-
Notifications
You must be signed in to change notification settings - Fork 445
Description
I recently tested Chapels AMD GPU support with ROCm 6.3 (not yet officially supported by Chapel). This issue captures the success and failures I had with this.

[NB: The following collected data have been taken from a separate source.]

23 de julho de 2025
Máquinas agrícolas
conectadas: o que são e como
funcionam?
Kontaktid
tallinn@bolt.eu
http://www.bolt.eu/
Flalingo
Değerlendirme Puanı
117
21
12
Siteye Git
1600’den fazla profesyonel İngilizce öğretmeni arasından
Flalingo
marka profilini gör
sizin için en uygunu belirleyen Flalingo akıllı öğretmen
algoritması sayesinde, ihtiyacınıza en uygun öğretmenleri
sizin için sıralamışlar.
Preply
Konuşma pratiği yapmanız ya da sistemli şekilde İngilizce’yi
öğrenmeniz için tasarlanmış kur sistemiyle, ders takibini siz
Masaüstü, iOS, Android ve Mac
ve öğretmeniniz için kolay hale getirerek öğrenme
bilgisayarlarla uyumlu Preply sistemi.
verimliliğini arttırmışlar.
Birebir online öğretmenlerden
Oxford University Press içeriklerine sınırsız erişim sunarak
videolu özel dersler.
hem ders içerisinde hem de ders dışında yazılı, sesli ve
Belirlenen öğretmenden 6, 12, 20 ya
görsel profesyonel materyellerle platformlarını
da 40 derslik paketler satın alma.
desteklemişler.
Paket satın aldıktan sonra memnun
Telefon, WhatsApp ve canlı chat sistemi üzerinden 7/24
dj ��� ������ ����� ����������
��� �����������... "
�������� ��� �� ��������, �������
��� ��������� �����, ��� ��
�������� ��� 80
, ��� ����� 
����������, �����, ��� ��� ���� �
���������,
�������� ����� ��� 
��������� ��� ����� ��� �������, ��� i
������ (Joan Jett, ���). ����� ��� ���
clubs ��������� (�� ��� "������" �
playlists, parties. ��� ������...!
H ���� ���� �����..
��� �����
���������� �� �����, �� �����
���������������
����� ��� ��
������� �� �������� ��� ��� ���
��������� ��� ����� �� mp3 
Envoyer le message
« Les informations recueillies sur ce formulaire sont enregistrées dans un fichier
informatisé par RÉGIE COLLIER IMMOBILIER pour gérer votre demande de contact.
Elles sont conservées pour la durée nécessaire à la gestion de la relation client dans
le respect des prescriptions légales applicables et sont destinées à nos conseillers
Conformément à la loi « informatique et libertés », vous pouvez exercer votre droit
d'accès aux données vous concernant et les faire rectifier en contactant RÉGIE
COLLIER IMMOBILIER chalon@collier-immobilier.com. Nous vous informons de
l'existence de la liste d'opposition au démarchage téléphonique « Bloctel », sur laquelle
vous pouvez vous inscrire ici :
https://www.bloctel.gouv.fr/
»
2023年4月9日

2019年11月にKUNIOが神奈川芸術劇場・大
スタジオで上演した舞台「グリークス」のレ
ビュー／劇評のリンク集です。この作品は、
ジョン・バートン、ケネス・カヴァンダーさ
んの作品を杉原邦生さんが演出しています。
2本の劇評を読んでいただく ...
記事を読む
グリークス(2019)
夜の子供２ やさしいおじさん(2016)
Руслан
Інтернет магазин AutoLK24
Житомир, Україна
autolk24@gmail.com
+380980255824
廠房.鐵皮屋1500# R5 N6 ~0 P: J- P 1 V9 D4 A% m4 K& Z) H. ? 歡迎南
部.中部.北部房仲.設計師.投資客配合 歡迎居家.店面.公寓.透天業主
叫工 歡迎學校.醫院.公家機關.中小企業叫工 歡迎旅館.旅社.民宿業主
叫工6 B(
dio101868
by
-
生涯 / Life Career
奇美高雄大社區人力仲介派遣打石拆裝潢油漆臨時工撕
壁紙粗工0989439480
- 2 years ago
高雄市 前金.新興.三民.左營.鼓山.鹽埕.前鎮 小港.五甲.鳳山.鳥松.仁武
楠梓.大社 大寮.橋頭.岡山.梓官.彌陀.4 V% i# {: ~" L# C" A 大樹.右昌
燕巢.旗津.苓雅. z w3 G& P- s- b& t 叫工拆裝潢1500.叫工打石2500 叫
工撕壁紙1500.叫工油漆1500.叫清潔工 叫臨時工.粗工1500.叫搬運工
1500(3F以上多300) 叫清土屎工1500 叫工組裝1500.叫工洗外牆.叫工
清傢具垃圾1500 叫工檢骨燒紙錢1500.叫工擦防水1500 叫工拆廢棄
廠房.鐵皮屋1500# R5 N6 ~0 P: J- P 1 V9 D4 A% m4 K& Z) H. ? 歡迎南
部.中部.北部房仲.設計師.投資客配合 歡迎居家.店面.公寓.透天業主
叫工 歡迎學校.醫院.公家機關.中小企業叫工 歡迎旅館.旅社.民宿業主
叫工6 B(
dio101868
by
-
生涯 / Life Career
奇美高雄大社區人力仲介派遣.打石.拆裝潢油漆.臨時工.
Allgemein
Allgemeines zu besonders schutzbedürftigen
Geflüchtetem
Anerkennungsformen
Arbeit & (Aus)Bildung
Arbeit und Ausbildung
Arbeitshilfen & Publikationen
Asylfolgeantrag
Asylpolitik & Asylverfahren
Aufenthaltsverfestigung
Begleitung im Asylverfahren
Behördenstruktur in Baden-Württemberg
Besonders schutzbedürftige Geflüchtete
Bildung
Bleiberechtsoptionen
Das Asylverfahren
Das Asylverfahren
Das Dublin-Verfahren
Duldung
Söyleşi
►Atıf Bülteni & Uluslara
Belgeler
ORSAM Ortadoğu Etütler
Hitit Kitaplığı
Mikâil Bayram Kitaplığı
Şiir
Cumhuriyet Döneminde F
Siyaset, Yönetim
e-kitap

By editing util/chplenv/chpl_gpu.py, I could build and run make check with ROCm 6.3.0
patch file
diff --git a/util/chplenv/chpl_gpu.py b/util/chplenv/chpl_gpu.py
index 41890d8c469..132ef95c1dc 100644
--- a/util/chplenv/chpl_gpu.py
+++ b/util/chplenv/chpl_gpu.py
@@ -541,7 +541,7 @@ def _validate_rocm_version_impl():
MIN_REQ_VERSION = "5.0"
MAX_REQ_VERSION = "5.5"
MIN_ROCM6_REQ_VERSION = "6"
- MAX_ROCM6_REQ_VERSION = "6.3"
+ MAX_ROCM6_REQ_VERSION = "6.4"
rocm_version = get_sdk_version()
As a spot check, I ran the following tests. This were selected based on tests I have seen fail when upgrading ROCm versions without additional effort
- test/gpu/native/jacobi/jacobi.chpl
- test/gpu/native/reduction/basic.chpl
- test/gpu/native/mathOps.chpl
- test/gpu/native/gpuWritelnAndAssertOnGpu.chpl
The only one that failed was gpuWritelnAndAssertOnGpu with a segfault, which is a usual suspect for ROCm failures. This test relies on interop and printf/varargs, which frequently triggers edge cases. Note that this is one of the tests that led us to rely on an AMD LLVM for several ROCm versions in the 5.x era.
The caveat to this is that I tested with ROCm 6.3.0 and do not have access to other versions right now (the latest at the time of writing this is 6.3.3)